O que se pede
(a) Extraia da listagem, sem mudar nada, o trecho que vai da linha com "common name: Bilberry" até o fim da listagem, incluindo as duas pontas.
(b) Continue o texto sobre os prefácios de dicionários a partir do ponto em que ele termina.

Texto de origem

* * *

No Dicionário Gaúcho Brasileiro há dois textos introdutórios, um com o título “Nota da Editora” e outro intitulado “Nota do Autor”. No primeiro texto, também há a caracterização de um dicionário de regionalismo, esse tipo de dicionário é um dicionário “específico” da língua e requer mais atenção e responsabilidade do editor. Esses dicionários “específicos” (também há a utilização do termo “temático”) são necessários para “reunir, coligir e descrever a fonte e o significado de termos que num extremo do Brasil são familiares e no resto do território nacional soam quase como bizarrices”. Percebemos também uma série de enunciados da caracterização adjetivadora da obra: ela é “resultado de anos e anos de pesquisa atenta, criteriosa, sistemática”,” o mais completo e rigoroso do gênero”, “natureza generosa”, “esclarecimento de dúvidas”, “informação de quantidade acima da média”, “item bibliográfico”.

No texto referente à “Nota do Autor” o sujeito dicionarista expõe sua trajetória; ressalta também a importância da obra (“é fundamental que um país como o Brasil, continental pela extensão geográfica e pela diversidade cultural, tenha registrado em dicionário seu imenso e multifacetado universo lexical”). Há marcas do processo do dicionário (“foi uma década e meia de muita pesquisa”), pesquisa realizada em CDs, literatura, ajuda de amigos, pesquisadores, autores, professores, compositores, cantores, pessoas ligadas ao tradicionalismo. Assim, a funcionalidade da obra é “colaborar com todos aqueles que procuram um melhor entendimento para o nosso linguajar”.

O dicionário de termos regionalistas funciona como um lugar de referência e de preservação de um patrimônio lingüístico-cultural, conforme nos diz Petri (2008); por autores preocupados com a conservação da cultura gaúcha.

Por outro lado, o que podemos observar nos prefácios dos dicionários da língua espanhola é uma preocupação com a diversidade lingüística dos países hispano-americanos; há diferenças semânticas, lexicais, dialetais na própria língua, embora os dicionários da Real Academia Espanhola apontam para a unidade linguística.

O Diccionario del Español de América, é produzido por um pesquisador argentino que investigou as conseqüências lingüísticas da colonização da América pelos espanhóis (como nos mostra o seu prefácio). O autor dedicou-se em estudar as influências léxicas das línguas indígenas americanas na língua espanhola. Percebe-se, no dicionário conforme o seu prefácio, a preocupação em mostrar a diversidade lingüística que há entre o espanhol hispano-americano e o espanhol peninsular. Esta obra está em sua segunda edição, impressa em Gran Bretanha e após a morte do sujeito lexicógrafo.

* * *

Material da tarefa
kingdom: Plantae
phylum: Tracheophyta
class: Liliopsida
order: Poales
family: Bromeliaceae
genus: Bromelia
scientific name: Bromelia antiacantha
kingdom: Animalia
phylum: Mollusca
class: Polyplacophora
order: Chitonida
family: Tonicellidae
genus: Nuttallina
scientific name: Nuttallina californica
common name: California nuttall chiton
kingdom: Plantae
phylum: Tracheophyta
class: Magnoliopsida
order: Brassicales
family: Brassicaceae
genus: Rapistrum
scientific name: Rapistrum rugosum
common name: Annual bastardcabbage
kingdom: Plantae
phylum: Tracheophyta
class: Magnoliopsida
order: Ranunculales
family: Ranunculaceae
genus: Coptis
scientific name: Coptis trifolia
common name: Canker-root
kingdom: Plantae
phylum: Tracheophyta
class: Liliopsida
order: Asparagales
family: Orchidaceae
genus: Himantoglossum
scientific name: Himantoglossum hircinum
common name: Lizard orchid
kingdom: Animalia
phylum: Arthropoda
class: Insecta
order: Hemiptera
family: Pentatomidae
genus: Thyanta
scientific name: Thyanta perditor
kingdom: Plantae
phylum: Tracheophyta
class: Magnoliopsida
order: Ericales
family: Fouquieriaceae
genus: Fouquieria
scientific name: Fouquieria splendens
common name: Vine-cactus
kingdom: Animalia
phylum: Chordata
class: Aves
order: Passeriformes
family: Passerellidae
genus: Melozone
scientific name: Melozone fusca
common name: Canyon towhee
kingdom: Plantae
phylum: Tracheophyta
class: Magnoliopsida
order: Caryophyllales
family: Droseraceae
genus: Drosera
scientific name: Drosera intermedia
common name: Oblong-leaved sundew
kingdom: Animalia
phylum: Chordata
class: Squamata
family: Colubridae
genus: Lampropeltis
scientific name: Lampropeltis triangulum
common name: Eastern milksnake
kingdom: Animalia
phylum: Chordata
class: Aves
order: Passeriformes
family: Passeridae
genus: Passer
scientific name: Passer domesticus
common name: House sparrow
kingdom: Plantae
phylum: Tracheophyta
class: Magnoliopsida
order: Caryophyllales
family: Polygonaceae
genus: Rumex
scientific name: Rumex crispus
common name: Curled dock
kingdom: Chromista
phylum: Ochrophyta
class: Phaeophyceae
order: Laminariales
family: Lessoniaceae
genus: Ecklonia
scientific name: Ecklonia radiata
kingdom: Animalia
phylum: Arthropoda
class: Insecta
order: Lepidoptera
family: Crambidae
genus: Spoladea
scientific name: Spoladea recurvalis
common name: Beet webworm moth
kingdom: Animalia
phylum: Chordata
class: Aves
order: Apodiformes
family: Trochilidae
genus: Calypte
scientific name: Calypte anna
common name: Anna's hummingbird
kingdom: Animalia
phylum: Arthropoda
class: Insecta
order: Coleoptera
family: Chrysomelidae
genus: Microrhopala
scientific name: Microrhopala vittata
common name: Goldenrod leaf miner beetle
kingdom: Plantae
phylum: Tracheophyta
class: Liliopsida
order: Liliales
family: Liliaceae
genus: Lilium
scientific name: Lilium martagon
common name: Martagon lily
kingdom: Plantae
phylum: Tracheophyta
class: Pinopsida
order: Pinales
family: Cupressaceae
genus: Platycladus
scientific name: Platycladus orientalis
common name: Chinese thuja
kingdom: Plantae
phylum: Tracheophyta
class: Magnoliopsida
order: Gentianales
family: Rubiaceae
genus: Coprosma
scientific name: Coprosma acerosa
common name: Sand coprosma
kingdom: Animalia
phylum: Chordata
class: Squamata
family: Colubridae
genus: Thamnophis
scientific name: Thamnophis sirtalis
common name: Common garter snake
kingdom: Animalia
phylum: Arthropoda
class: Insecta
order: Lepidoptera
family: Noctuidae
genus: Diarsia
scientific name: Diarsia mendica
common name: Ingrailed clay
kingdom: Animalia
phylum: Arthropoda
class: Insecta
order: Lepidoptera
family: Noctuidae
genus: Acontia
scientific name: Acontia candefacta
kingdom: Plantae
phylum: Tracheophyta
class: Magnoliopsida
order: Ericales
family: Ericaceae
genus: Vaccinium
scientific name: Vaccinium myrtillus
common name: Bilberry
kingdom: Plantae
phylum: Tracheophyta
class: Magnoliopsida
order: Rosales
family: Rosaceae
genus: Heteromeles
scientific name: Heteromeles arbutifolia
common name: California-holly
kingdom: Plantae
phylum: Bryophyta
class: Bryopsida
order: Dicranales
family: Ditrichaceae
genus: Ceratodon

* * *

Em resposta
(a)
common name: Bilberry
kingdom: Plantae
phylum: Tracheophyta
class: Magnoliopsida
order: Rosales
family: Rosaceae
genus: Heteromeles
scientific name: Heteromeles arbutifolia
common name: California-holly
kingdom: Plantae
phylum: Bryophyta
class: Bryopsida
order: Dicranales
family: Ditrichaceae
genus: Ceratodon

(b)
O prefácio do dicionário possui dois textos, um intitulado de “Introducción” e outro intitulado “Criterios para este Diccionario”, não há quem assina os textos. No primeiro texto introdutório há a qualificação do sujeito lexicógrafo e posterior, da obra. Traz que essa obra “es resultado de estudios y esfuerzos” do seu autor por vários anos, mais precisamente, cinqüenta anos. O processo para a realização da obra foi o recolhimento do vocabulário americano de cronistas, historiadores, literatos do século XVI e XVII; depois outros investigadores colaboraram com obras literárias mais recentes. Segue o texto, mostrando que essa versão do dicionário apresenta algumas mudanças, “correcciones necesarias” para melhor compreensão do dicionário. Percebemos, então, a idéia de dicionário como objeto de consulta cuja regularidade normativa deve estar presente. Esse texto introdutório mostra, ao sujeito leitor, a diversidade lingüística e a criação léxica na América; propõe uma explicação dessa variedade lexical, por exemplo, por causa da contribuição do léxico indígena à língua espanhola. Outro ponto tratado é a questão da diversidade lingüística entre a fala usual da Hispanoamérica e Espanha, e cita as diferenças temáticas, fonéticas, semânticas e lexicais. Traz as vozes de outros autores, nomes importantes para a história das línguas, autores de dicionários para a discussão desse tema. Nesse prefácio, o que se destaca são as diferenças semânticas, dialetais, léxicas entre países de mesma língua. O dicionário é tratado como documento e estudo do léxico, dando início aos estudos dialetais do espanhol americano. Podemos perceber que se desfaz a idéia de igualar o espanhol de América com o da Espanha, o que se percebe nos dicionários da Real Academia Española. O autor denomina isso como pluralidade lingüística e vê como positiva.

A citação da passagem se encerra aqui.